> [Problem]: Among the entries below, copy every line that carries the word "total".

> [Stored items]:
┏━━

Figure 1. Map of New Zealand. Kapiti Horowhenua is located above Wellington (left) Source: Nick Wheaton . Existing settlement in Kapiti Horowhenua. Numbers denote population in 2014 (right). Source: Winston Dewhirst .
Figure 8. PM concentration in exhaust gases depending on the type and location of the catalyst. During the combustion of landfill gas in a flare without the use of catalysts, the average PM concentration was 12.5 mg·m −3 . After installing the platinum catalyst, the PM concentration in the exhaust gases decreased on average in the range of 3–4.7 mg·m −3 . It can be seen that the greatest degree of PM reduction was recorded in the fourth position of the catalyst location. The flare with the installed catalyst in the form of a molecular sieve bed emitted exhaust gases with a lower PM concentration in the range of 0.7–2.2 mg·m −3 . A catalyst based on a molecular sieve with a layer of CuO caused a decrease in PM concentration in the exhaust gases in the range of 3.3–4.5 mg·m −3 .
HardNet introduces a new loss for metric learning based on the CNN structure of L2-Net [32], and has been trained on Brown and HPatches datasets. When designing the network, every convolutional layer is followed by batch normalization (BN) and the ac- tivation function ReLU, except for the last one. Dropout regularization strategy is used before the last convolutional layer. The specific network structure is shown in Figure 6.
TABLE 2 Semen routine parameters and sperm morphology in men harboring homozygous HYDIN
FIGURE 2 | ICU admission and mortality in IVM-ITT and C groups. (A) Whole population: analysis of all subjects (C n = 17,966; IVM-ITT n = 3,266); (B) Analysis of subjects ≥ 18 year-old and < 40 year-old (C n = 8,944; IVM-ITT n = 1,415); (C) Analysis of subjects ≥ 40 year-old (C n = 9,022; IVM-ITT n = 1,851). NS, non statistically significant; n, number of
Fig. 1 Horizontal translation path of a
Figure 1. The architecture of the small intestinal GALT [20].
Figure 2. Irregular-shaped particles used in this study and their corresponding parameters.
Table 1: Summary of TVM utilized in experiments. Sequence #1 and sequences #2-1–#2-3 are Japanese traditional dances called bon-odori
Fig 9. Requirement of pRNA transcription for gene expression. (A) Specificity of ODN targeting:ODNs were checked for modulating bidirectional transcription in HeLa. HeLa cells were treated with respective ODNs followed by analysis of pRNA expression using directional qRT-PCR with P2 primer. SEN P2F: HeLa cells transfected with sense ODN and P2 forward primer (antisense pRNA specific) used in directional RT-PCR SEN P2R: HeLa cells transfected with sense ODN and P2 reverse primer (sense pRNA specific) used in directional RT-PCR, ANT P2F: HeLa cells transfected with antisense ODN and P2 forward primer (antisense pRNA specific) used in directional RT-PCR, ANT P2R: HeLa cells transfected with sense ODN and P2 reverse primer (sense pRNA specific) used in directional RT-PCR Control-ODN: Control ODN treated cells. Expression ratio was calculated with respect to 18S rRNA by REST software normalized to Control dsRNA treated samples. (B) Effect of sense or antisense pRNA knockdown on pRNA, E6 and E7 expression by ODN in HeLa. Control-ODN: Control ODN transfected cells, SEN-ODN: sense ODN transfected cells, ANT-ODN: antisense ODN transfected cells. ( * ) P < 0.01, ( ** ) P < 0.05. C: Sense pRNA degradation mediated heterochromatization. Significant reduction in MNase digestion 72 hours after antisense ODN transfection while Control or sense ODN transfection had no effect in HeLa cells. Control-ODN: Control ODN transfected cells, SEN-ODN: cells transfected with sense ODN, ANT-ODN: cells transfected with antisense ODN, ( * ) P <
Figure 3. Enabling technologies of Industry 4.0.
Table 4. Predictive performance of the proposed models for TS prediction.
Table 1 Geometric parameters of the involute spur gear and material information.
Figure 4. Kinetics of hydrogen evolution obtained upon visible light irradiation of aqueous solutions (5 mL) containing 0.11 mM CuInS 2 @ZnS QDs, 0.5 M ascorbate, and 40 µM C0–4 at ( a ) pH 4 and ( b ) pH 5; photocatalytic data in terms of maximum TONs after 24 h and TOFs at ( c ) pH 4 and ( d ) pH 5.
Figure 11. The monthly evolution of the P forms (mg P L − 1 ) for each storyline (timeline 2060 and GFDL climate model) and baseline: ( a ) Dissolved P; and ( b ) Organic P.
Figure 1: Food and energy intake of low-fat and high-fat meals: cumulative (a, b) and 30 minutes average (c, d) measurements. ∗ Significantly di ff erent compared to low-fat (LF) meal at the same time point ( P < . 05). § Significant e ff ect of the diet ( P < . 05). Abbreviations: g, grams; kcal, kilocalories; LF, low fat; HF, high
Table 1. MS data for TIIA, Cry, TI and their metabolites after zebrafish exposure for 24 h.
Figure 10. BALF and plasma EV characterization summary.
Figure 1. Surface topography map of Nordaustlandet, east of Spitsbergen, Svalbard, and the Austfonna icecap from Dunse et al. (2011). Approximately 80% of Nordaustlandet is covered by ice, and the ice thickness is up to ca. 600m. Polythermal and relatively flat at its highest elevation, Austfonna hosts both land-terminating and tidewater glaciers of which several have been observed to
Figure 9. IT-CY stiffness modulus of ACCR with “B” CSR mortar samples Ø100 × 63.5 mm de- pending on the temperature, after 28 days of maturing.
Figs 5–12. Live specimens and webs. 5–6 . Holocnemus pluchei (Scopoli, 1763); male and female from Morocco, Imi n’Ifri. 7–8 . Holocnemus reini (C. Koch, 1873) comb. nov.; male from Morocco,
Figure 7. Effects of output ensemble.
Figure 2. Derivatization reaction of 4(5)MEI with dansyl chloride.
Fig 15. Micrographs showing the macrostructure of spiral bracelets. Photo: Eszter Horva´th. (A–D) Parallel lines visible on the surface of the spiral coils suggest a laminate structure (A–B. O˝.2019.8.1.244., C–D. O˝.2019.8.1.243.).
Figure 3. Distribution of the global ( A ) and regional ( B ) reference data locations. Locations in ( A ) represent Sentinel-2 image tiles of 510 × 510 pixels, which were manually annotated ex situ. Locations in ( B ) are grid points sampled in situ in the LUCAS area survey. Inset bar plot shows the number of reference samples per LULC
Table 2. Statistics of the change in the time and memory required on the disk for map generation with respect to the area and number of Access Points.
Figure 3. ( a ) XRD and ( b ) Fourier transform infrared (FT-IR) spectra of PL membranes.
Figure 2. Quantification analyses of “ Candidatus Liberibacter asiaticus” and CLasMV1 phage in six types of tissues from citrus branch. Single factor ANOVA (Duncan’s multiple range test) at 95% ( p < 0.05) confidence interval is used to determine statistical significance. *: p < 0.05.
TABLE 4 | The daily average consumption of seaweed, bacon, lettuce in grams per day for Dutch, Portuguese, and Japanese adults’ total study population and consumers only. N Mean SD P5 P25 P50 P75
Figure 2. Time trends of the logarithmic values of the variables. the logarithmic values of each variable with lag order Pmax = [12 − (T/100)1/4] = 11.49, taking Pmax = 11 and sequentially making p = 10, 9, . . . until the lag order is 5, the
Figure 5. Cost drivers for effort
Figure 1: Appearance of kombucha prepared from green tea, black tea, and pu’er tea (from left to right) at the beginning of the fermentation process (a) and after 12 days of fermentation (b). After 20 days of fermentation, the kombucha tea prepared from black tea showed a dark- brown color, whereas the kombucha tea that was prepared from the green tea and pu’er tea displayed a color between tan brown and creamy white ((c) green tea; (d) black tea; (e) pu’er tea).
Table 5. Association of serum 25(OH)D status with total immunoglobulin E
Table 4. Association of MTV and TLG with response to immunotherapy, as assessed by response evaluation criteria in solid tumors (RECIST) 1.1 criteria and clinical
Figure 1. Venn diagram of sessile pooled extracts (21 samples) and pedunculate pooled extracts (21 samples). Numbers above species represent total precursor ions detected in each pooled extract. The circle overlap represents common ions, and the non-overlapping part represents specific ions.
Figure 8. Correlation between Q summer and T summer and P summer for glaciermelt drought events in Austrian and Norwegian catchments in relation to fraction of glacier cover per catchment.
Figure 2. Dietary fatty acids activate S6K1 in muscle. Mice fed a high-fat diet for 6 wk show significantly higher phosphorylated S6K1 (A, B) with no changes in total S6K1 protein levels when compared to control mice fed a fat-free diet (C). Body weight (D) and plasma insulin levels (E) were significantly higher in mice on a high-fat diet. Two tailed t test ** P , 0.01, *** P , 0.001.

┗━━

> [Response box]:
TABLE 4 | The daily average consumption of seaweed, bacon, lettuce in grams per day for Dutch, Portuguese, and Japanese adults’ total study population and consumers only. N Mean SD P5 P25 P50 P75
Table 5. Association of serum 25(OH)D status with total immunoglobulin E
Figure 1. Venn diagram of sessile pooled extracts (21 samples) and pedunculate pooled extracts (21 samples). Numbers above species represent total precursor ions detected in each pooled extract. The circle overlap represents common ions, and the non-overlapping part represents specific ions.
Figure 2. Dietary fatty acids activate S6K1 in muscle. Mice fed a high-fat diet for 6 wk show significantly higher phosphorylated S6K1 (A, B) with no changes in total S6K1 protein levels when compared to control mice fed a fat-free diet (C). Body weight (D) and plasma insulin levels (E) were significantly higher in mice on a high-fat diet. Two tailed t test ** P , 0.01, *** P , 0.001.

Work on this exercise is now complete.